In today's world, ensuring safety through proper mask usage is paramount. Driven by the desire to create a purposeful and impactful solution, I have developed a system for stores and companies to detect individuals not wearing masks. This project leverages live camera feeds to identify maskless individuals in real-time, allowing for subsequent actions such as raising alarms.
To achieve accurate mask detection, I fine-tuned the MobileNet CNN using a face mask detection dataset from Kaggle. This dataset comprised both synthetic and real images, totaling around 7,500 images. Post fine-tuning, the model achieved:
- Accuracy: 0.9269
- Precision: 0.9324
- Recall: 0.9184
Streamlit was chosen for its simplicity and effectiveness in deploying ML models. The application consists of two pages:
- Single Image Capture: Users can capture and process a single image, with results displayed as a list.
- Live Video Capture: Using
streamlit_webrtc, the application captures live video, processes frames every 0.4 seconds, and displays results as a list.
The image processing pipeline involves:
- Face Detection: Using the Haar Cascade algorithm to detect faces within an image.
- Face Resizing: Resizing detected faces for model prediction.
- Model Prediction: Passing resized faces to the model and mapping predictions to a list of boolean values.
In a production environment, any False value in the results can trigger a warning.
A significant challenge was capturing video frames from the user camera and processing them in real-time. The streamlit_webrtc component, operating in a separate thread, posed threading issues when sending frames to the main Streamlit application thread.

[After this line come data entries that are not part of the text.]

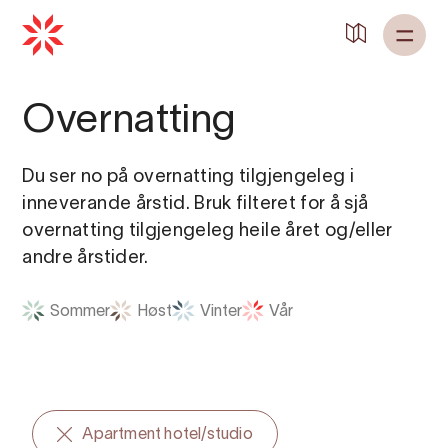
Tilbake til
Heim
Overnatting
Du ser no på overnatting tilgjengeleg i
inneverande årstid. Bruk filteret for å sjå
overnatting tilgjengeleg heile året og/eller
andre årstider.
Sommer
Høst
Vinter
Vår
Apartment hotel/studio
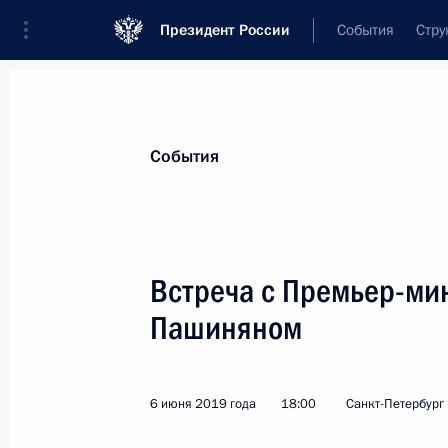
Президент России
События
Стру
Материалы по выбранной теме
События
Санкт-Петербург,
538 результатов
Встреча с Премьер-ми
Показа
Пашиняном
Посещение завода «Адмиралтейски
6 июня 2019 года
18:00
Санкт-Петербург
27 ноября 2019 года, 18:00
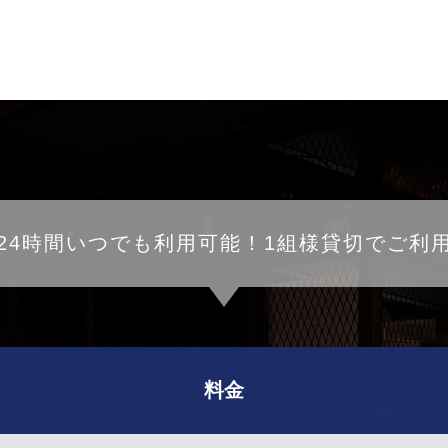
24時間いつでも利用可能！1組様貸切でご利
料金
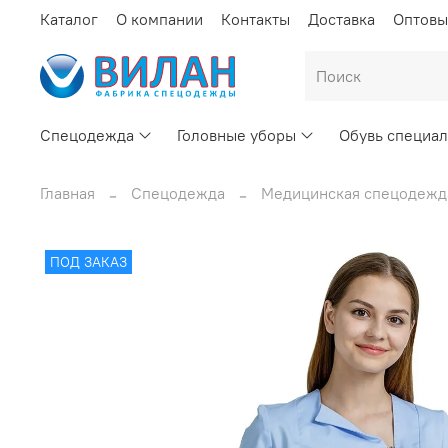
Каталог
О компании
Контакты
Доставка
Оптовы
Спецодежда
Головные уборы
Обувь специал
Главная
Спецодежда
Медицинская спецодежд
ПОД ЗАКАЗ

To maintain clean and extendable code boundaries, it was crucial to process frames in the main thread. Through extensive learning and exploration of threading concepts, I devised a solution that balanced real-time processing with code maintainability.
To enhance the face detection system and reduce errors, several improvements can be made. One issue is that the model may predict "True" even if the user has a white cloth or similar object covering their face, mistaking it for a mask. Addressing this requires refining the dataset to include more diverse and challenging examples that can help the model better differentiate between actual masks and other coverings.
Another flaw is that the face recognition system sometimes detects faces in images where no faces are present. This issue can be mitigated by adjusting the strictness of the face detection algorithm, making it more discerning in identifying genuine faces.
Despite the current model's limitations, such as occasional false positives with white cloths or similar objects and incorrect face detections, the results are reasonable and demonstrate significant potential for real-world application. This project provided a rich learning experience, deepening my understanding of fine-tuning convolutional neural networks, implementing real-time video processing, and managing threading issues in a web application context.
Throughout the development process, I honed my skills in maintaining clean and extendable code, ensuring that the system can be easily updated and scaled in the future. The challenges encountered, particularly with threading and real-time video frame processing, tested my problem-solving abilities and reinforced the importance of thorough testing and iterative improvement.
Looking ahead, I am excited to continue refining this system, incorporating feedback and new techniques to further enhance its accuracy and robustness. This project has not only contributed to my technical growth but also reaffirmed my commitment to creating impactful and purposeful solutions in the field of machine learning and computer vision. The journey has been both challenging and rewarding, and I am eager to see how this system evolves and benefits users in practical settings.